Уже уходя в другую сторону по улице, Клёнка окликнул удаляющуюся фигуру коновала:
— Куча, сапоги готовы, можешь забрать.
— Добро, — тот махнул рукой.
Смагин устроил книги под рубахой и ускорился. Позади сразу несколько голосов возмущенно охнули, и дружный ропот покрыл треск рванувшего по бересте, деревянным табличкам и хорошо выделанной коже пламени.
Смагин быстрым шагом добрался до торжка. За ним шагали и другие горожане, не пожелавшие остаться на площади. Народ постепенно заполнял торговые ряды. Все обсуждали произошедшее в городе. «Сволочи, — услышал он обрывок разговора, — это ж надо додуматься — книгам войну объявить». «А что ты так за них переживаешь? — отозвался собеседник, — то же язычников книги, не наши…» «Все равно, как-то не по-божески это, не слышал я, чтобы Христос говорил про то, что надо все книги жечь…» Смагин свернул к углу и оказался перед мастерской. Вытащил деревянный штырь, запирающий дверь, и вошел, извлекая тяжелые книги из-под подола. Огляделся. «Куда же их спрятать?» Только теперь он понял, что совершенно не представляет, как уберечь их от чужого глаза. Свои книги он уже давно переправил в Коломны. Да и там старик не держит их на виду, а спрятал на заимке. Сапожник прекрасно понимал, что оставлять книги здесь смертельно опасно. Не дай Бог найдут, и самого порешить могут и родных, если дома в этот момент окажутся. Варяги не сильно вникают, кто виноват, кто прав. Гребут под одну гребенку. «Наверняка кто-то видел, вот и коновал, похоже, о чем-то догадался. Парень он вроде ничего, но береженого, как известно…» Клёнка решительно вытащил новые сапоги из короба и аккуратно уложил на их место книги. Сверху кинул кусок грубой ткани. Подхватил короб под мышку и вышел из мастерской. Его сосед Полкан — торговец сладостями — с мрачным видом накидывал перевязь лотка.
— Полкаша, присмотри за лавкой.
Тот кивнул и разровнял ряд сладких петушков.
— Там готовые сапоги лежат, ежели Куча Мамин придет, отдашь ему.
— Хорошо, а ты куда собрался, надолго?
— Я? — Смагин на миг задумался, — я в слободу, проведаю аз-саков, готовые сапоги отнесу, да заодно — они у меня еще несколько пар хотят заказать — так мерки сниму.

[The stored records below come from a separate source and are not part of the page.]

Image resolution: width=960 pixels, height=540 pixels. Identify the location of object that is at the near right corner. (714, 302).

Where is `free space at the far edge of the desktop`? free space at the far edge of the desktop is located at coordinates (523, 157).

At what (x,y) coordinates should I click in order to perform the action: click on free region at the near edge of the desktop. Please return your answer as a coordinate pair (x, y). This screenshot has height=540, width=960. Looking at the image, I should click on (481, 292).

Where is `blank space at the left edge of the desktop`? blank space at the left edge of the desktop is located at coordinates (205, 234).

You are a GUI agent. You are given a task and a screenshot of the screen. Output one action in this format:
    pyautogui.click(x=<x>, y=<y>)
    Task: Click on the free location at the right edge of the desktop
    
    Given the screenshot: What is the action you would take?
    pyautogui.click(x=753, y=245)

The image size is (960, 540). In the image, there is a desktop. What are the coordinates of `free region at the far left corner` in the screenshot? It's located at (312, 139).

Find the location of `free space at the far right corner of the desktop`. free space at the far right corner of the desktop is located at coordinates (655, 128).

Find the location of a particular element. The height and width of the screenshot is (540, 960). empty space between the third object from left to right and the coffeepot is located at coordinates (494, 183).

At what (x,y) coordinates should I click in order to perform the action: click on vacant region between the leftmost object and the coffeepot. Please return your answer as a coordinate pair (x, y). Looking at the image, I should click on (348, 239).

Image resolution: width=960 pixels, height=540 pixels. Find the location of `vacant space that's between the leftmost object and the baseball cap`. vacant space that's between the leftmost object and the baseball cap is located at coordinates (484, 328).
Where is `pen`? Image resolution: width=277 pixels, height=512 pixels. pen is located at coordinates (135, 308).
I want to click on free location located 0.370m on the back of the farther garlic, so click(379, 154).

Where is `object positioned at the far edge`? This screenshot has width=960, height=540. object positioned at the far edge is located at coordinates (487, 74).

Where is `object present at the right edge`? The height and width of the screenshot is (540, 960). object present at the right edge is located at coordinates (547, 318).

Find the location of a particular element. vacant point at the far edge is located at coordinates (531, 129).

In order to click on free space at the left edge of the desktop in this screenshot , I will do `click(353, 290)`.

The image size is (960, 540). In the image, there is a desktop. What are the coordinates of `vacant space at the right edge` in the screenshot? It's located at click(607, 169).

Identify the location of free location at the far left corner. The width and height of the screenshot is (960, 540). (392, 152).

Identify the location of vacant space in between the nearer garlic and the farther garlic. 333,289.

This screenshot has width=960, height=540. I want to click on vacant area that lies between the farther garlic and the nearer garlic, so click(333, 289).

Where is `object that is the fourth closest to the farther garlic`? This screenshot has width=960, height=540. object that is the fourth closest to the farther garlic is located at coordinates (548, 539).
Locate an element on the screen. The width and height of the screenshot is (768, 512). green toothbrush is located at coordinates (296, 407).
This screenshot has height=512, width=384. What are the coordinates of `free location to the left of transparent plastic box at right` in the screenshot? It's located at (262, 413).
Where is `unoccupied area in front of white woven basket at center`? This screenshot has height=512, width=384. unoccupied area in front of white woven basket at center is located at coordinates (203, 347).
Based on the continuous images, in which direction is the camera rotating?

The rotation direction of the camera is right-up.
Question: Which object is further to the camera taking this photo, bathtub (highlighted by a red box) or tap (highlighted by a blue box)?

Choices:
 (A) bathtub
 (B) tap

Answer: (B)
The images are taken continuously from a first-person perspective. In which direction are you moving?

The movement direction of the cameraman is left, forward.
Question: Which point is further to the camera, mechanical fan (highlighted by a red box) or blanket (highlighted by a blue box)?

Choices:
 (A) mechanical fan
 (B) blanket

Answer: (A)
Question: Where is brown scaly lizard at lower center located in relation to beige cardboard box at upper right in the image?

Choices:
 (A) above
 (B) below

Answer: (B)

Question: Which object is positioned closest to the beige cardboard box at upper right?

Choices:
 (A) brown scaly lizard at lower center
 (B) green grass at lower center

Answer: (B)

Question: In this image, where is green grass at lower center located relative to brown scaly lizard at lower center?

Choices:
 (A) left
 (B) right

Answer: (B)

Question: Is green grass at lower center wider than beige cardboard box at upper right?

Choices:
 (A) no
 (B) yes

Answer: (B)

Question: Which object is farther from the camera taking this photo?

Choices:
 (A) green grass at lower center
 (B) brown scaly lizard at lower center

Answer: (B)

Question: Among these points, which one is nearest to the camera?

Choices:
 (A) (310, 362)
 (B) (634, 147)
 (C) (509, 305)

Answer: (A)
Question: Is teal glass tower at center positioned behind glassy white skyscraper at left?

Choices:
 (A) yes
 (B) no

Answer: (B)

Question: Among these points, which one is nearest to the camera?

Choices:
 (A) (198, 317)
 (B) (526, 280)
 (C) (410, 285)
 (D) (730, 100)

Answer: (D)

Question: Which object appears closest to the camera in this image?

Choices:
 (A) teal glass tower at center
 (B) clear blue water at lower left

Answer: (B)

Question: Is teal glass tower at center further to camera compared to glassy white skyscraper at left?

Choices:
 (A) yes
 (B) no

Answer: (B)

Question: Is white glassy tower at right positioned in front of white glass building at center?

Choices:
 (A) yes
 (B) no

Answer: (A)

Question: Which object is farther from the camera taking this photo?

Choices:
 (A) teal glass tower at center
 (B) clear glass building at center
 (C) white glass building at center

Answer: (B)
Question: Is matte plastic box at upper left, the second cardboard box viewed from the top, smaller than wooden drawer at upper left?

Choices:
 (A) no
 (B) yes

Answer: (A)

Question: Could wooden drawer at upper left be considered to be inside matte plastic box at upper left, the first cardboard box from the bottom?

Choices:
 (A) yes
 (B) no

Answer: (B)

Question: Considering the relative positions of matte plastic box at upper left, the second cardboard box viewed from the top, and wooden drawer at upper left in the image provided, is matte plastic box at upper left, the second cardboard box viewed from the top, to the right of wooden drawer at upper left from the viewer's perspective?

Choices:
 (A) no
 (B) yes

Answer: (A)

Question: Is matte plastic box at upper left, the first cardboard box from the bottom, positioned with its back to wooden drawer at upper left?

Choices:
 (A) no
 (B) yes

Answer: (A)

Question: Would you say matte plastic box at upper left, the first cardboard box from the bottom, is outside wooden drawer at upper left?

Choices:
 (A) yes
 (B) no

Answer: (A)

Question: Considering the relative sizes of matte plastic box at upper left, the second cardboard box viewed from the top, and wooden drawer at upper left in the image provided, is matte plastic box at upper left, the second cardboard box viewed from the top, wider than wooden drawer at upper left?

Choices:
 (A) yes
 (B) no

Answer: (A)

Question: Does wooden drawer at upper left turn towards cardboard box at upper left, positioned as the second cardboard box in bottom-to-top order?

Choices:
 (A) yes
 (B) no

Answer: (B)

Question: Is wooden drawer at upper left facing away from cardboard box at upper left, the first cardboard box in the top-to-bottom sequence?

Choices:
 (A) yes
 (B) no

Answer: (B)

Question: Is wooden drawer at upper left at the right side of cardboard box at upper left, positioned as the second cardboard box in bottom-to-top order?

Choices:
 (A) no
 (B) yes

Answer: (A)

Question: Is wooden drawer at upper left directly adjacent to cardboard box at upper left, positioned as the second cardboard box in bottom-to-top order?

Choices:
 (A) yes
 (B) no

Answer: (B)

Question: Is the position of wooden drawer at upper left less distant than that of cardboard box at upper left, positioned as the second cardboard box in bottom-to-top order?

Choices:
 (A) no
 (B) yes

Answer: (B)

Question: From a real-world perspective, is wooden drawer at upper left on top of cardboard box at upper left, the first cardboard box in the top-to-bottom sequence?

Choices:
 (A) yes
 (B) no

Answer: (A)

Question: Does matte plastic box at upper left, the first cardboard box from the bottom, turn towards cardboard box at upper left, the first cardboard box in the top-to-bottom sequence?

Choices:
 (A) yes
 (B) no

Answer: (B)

— Добро, — кивнул сосед, не особо прислушивающийся к объяснению Клёнки, — отдам, если спросит.
Он отработанным движением закинул широкую лямку через голову и повернулся, так и не взглянув на Смагина, к постепенно заполняющемуся торжку.
Всю дорогу из города Клёнка, почти не смотревший по сторонам, обдумывал, куда же спрятать книги. Ехать к родителям он не решился, чтобы лишний раз не подставлять родных людей (и так попы косятся). Он сообразил, куда отправиться уже на самом выходе из городских ворот. Конечно, к Вавиле — кузнецу, что живет в слободе. Клёнка не знал точно, но догадывался, что тот поддерживает тесные отношения со староверами, а крест, который он носит на шее, служит ему больше для отвода подозрительных глаз, нежели для прямой надобности.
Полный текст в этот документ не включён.